*TASK INSTRUCTIONS*
Return the data below exactly, but only from the line containing "For every layout" through the line containing "Rendered at 1275 by 1650 pixels.", with both of those lines included.

(Structured page parsing data)
=== Begin Enclosure ===

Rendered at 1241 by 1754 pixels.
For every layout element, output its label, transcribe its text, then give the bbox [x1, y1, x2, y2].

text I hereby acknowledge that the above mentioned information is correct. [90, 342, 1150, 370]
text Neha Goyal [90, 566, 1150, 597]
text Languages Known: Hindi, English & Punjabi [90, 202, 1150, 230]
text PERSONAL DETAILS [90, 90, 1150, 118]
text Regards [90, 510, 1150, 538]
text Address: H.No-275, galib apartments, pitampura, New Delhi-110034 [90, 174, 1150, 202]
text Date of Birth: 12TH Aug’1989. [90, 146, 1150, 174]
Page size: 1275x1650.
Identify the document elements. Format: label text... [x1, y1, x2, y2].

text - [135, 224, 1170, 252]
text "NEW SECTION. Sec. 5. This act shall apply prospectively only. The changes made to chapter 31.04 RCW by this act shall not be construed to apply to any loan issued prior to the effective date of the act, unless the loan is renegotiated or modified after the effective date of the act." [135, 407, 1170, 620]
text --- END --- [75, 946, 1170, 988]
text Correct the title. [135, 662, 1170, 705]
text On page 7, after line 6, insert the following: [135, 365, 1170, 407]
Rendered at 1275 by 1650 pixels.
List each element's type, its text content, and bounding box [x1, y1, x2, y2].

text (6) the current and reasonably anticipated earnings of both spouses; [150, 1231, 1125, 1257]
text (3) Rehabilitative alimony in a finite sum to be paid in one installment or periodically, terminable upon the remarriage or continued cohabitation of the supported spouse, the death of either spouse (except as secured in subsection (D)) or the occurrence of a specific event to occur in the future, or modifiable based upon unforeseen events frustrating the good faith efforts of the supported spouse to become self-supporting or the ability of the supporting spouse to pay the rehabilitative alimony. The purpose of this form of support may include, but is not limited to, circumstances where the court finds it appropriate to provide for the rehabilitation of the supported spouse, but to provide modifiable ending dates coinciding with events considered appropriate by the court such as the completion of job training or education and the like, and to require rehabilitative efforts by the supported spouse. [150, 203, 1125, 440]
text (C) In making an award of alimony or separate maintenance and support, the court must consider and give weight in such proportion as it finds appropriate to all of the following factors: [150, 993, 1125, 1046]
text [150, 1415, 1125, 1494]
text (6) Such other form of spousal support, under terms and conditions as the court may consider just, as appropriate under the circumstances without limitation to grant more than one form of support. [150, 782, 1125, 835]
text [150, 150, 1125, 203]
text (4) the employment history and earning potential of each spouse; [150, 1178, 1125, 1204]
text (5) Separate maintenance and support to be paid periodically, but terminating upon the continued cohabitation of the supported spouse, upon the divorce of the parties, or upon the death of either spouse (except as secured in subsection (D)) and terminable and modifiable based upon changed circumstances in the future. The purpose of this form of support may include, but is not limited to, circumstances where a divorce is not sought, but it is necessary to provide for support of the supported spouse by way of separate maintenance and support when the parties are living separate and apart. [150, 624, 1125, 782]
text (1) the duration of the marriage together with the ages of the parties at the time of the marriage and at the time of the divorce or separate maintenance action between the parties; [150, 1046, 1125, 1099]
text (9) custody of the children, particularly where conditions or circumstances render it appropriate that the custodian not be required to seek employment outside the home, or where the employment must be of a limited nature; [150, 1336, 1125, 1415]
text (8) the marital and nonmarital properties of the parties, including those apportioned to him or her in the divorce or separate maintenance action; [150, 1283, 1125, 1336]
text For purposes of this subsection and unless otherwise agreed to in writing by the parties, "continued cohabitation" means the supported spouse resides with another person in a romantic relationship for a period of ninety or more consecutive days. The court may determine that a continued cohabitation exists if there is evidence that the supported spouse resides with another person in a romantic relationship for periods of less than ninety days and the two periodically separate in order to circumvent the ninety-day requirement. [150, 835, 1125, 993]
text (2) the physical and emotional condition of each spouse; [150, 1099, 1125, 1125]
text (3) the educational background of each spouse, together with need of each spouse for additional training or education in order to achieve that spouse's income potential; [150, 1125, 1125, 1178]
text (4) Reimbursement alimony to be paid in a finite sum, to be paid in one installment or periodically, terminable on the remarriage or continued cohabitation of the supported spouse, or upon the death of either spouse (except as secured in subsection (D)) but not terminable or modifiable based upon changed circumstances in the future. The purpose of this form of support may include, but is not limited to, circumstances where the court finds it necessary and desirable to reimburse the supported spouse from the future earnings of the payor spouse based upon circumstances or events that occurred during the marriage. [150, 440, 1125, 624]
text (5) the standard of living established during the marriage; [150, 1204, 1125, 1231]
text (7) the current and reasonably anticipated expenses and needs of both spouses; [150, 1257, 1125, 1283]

=== End Enclosure ===

*OUTPUT BELOW*
For every layout element, output its label, transcribe its text, then give the bbox [x1, y1, x2, y2].

text I hereby acknowledge that the above mentioned information is correct. [90, 342, 1150, 370]
text Neha Goyal [90, 566, 1150, 597]
text Languages Known: Hindi, English & Punjabi [90, 202, 1150, 230]
text PERSONAL DETAILS [90, 90, 1150, 118]
text Regards [90, 510, 1150, 538]
text Address: H.No-275, galib apartments, pitampura, New Delhi-110034 [90, 174, 1150, 202]
text Date of Birth: 12TH Aug’1989. [90, 146, 1150, 174]
Page size: 1275x1650.
Identify the document elements. Format: label text... [x1, y1, x2, y2].

text - [135, 224, 1170, 252]
text "NEW SECTION. Sec. 5. This act shall apply prospectively only. The changes made to chapter 31.04 RCW by this act shall not be construed to apply to any loan issued prior to the effective date of the act, unless the loan is renegotiated or modified after the effective date of the act." [135, 407, 1170, 620]
text --- END --- [75, 946, 1170, 988]
text Correct the title. [135, 662, 1170, 705]
text On page 7, after line 6, insert the following: [135, 365, 1170, 407]
Rendered at 1275 by 1650 pixels.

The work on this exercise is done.